[Reading passage]:

┌────────

# Mad skills



## bvibert (Aug 16, 2011)

I know this dude has been posted here before, but I never get tired of watching his videos.  Here's his latest:


----------



## MR. evil (Aug 16, 2011)

Saw that over on CF, the high wire act was amazing!!!!


----------



## TheBEast (Aug 16, 2011)

Some crazy stuff.  Those guys doing the trials stuff are amazing.


----------



## Nick (Aug 16, 2011)

TheBEast said:


> Some crazy stuff.  Those guys doing the trials stuff are amazing.



+1 just incredible. These guys are more comfortable on a bike than I am on my own two feet. Truly amazing demonstration of skill.


----------



## o3jeff (Aug 17, 2011)

I always enjoy watching his videos.


----------



## wa-loaf (Aug 17, 2011)

The high wire thing was impressive, but I like the other video (done in Ireland/Scotland?) better.


----------



## bvibert (Aug 17, 2011)

wa-loaf said:


> The high wire thing was impressive, but I like the other video (done in Ireland/Scotland?) better.



He's got several other videos out there, most of which are shot in the UK, I think.  This one was shot in Scotland as well.


----------



## BackLoafRiver (Aug 17, 2011)

Nick said:


> Truly amazing demonstration of skill.



There must have been 100 times in the video where I thought, "oh my god".  Not only did the High Wire thing amaze me but the rear tire hopping on the elevated beams was freaking cool. Some amazing riding. I wonder if there is a blooper reel anywhere.


----------

└────────

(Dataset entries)
┌────────

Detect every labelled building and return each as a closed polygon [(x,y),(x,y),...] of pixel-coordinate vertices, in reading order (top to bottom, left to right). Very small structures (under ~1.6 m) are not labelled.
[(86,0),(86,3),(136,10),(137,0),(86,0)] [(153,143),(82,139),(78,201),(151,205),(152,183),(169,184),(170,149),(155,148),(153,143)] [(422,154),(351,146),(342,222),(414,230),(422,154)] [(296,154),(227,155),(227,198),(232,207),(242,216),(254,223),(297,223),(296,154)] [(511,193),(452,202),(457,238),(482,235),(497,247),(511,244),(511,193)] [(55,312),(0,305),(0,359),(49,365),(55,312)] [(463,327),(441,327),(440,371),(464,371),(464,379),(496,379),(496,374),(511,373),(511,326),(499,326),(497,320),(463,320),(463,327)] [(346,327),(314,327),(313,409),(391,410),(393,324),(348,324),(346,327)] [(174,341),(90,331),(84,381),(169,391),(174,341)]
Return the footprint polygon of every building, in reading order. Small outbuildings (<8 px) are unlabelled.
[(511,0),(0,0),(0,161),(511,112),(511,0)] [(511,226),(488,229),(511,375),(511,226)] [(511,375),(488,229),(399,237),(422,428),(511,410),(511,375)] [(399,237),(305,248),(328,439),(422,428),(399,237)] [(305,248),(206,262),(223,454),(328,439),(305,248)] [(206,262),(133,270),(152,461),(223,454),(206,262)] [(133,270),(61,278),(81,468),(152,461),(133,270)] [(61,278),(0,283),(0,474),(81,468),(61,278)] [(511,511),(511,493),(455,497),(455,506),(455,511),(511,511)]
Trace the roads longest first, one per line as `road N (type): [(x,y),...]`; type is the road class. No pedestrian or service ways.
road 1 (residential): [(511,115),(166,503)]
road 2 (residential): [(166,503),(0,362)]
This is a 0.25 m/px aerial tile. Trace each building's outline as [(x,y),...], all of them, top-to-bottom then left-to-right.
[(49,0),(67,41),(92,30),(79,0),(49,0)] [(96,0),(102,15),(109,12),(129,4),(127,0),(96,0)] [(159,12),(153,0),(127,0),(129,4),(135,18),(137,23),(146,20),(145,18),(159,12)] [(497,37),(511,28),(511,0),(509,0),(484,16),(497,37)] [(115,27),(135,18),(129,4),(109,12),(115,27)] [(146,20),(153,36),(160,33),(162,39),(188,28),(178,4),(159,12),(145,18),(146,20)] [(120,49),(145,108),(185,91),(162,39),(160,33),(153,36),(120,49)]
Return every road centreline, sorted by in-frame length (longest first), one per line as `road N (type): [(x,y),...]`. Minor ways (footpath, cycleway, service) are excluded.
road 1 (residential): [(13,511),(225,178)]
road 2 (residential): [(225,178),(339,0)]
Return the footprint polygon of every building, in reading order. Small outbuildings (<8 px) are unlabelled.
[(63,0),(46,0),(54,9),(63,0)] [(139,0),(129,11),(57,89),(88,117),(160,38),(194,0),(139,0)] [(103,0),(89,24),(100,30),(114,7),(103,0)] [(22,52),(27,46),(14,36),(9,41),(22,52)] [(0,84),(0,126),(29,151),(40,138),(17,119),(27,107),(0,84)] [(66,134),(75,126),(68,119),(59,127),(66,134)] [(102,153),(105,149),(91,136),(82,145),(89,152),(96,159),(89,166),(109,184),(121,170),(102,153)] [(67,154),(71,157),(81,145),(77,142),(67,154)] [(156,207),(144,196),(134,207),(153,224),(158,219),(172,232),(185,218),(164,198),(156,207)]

└────────

[Tasks to carry out]:
1. Reproduce everything in the forum thread from "## bvibert (Aug 17, 2011)" down to "Scotland as well.".
2. In the forum thread, where does bvibert say the latest video was shot?
The items are separate material, apart from the forum thread.

[Correct answers]:
1.
## bvibert (Aug 17, 2011)

wa-loaf said:


> The high wire thing was impressive, but I like the other video (done in Ireland/Scotland?) better.



He's got several other videos out there, most of which are shot in the UK, I think.  This one was shot in Scotland as well.

2. Scotland